Suppose a given dataframe:
Model | Color |
---|---|
Car | Red |
Car | Red |
Car | Blue |
Truck | Red |
Truck | Blue |
Truck | Yellow |
SUV | Blue |
SUV | Blue |
Car | Blue |
Car | Yellow |
I want to add color columns that keep a count of each color across each model to give the following dataframe:
Model | Color | Red | Blue | Yellow |
---|---|---|---|---|
Car | Red | 2 | 2 | 1 |
Car | Red | 2 | 2 | 1 |
Car | Blue | 2 | 2 | 1 |
Truck | Red | 1 | 1 | 1 |
Truck | Blue | 1 | 1 | 1 |
Truck | Yellow | 1 | 1 | 1 |
SUV | Blue | 0 | 2 | 0 |
SUV | Blue | 0 | 2 | 0 |
Car | Blue | 2 | 2 | 1 |
Car | Yellow | 2 | 2 | 1 |
This dataset has billions of records so I'm trying to stay away from UDF's and prefer to use built in methods if possible.

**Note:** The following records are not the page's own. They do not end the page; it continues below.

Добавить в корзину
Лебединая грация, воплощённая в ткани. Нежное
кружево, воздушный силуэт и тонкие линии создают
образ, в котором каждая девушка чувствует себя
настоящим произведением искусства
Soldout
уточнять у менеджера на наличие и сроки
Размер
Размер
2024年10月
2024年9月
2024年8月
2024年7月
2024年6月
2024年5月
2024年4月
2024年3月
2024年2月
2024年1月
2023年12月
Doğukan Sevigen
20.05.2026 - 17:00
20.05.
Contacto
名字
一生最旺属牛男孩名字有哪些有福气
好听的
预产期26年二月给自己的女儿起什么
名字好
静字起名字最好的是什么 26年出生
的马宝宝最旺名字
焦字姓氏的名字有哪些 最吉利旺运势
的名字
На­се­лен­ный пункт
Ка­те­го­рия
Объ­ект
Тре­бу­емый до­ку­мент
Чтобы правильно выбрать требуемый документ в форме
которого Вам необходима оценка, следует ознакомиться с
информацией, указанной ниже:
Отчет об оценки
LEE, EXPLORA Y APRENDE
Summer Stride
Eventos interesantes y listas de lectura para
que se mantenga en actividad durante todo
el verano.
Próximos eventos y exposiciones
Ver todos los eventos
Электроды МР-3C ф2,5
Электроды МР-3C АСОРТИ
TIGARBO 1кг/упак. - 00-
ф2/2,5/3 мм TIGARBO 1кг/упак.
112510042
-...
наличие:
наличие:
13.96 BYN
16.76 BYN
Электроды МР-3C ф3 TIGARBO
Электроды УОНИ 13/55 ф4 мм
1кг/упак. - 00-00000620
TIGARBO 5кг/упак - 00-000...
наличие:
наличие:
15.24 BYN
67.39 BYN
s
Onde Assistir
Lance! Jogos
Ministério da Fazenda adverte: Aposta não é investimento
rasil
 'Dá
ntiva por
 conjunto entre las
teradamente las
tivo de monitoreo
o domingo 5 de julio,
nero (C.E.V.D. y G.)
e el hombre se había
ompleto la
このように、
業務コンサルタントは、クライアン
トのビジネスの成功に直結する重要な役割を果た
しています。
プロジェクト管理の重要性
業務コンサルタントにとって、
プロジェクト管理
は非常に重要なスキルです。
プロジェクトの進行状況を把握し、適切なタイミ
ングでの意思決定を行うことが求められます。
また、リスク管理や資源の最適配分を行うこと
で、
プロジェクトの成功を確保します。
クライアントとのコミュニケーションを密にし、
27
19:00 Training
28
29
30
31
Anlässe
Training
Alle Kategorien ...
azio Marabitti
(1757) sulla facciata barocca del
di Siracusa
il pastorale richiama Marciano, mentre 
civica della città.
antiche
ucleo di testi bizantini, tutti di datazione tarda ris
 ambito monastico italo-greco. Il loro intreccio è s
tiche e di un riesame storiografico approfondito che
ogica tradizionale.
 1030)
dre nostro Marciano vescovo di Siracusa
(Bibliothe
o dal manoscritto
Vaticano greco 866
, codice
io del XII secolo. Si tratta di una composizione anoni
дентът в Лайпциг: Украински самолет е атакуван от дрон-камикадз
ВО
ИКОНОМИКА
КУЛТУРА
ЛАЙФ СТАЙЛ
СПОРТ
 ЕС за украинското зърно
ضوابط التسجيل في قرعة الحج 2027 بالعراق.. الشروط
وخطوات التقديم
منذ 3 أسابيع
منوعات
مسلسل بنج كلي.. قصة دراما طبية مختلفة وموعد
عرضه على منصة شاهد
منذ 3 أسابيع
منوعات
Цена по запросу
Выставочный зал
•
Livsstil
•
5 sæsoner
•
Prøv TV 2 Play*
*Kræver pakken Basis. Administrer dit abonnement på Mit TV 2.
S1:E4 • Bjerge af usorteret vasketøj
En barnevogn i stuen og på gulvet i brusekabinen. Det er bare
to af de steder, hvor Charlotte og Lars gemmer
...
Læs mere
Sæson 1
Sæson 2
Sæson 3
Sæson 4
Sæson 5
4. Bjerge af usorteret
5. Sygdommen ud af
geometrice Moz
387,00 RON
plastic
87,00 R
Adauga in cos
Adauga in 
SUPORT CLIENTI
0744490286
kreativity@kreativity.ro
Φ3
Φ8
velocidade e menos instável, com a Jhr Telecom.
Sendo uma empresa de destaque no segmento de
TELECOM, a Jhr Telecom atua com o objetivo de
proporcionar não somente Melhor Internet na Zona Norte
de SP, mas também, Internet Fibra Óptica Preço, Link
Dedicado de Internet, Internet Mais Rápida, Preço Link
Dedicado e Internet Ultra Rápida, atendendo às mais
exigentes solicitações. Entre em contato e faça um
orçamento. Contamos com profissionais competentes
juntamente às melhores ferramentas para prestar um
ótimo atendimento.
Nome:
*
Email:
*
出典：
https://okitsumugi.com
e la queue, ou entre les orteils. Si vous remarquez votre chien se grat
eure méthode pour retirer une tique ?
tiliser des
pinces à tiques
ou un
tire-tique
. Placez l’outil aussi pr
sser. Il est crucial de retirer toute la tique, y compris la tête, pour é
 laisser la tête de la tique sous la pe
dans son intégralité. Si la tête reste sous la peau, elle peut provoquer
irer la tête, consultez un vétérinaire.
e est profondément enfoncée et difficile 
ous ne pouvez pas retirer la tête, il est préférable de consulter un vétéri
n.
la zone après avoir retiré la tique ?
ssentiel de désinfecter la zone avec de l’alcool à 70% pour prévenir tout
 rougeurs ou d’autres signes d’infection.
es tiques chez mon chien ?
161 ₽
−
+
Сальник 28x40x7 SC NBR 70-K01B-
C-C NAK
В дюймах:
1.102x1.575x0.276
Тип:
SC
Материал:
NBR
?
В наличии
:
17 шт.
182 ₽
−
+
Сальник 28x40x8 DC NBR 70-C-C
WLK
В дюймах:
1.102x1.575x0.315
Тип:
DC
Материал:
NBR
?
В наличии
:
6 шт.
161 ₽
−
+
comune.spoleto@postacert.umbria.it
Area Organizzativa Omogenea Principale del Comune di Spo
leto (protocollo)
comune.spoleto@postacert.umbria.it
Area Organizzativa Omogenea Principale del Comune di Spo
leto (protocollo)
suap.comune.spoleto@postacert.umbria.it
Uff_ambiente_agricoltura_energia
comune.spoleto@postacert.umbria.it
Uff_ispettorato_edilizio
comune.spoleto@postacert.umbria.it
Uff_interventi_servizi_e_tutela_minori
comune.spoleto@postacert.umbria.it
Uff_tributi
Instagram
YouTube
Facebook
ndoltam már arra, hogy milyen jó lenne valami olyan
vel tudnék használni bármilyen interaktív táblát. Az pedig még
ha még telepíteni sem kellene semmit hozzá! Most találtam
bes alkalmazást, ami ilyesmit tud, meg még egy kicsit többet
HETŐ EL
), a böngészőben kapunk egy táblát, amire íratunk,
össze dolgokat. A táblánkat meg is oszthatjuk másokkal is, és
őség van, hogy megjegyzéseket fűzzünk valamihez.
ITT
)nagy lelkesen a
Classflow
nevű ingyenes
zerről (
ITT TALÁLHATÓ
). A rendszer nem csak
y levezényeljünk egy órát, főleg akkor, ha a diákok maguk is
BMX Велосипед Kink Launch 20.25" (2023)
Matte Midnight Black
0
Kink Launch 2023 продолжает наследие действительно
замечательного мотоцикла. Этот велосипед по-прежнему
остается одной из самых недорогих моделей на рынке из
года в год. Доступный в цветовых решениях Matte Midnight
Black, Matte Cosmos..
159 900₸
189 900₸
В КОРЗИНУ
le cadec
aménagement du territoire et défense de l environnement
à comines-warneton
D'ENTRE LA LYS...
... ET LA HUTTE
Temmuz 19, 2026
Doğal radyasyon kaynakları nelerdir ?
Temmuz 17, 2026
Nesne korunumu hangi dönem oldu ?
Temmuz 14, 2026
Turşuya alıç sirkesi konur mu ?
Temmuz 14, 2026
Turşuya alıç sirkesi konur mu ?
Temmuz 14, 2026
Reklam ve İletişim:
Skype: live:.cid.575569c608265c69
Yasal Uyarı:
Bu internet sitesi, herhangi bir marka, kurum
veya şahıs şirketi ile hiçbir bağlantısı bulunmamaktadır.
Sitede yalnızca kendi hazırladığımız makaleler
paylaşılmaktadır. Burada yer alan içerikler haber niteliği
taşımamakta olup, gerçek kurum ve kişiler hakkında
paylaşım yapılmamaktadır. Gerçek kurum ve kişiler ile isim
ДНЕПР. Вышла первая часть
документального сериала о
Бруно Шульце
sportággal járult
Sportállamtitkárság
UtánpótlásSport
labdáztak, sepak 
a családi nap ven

I normally use a window function with .size() and .collect_set() to count this type of data but adding multiple different new df columns based of different column categories is causing me issues because I'm not sure if I need to isolate the individual categories by adding additional window partitions or a .where() or isin() method with one window partition. Any feedback or recommendations are appreciated. Thank you.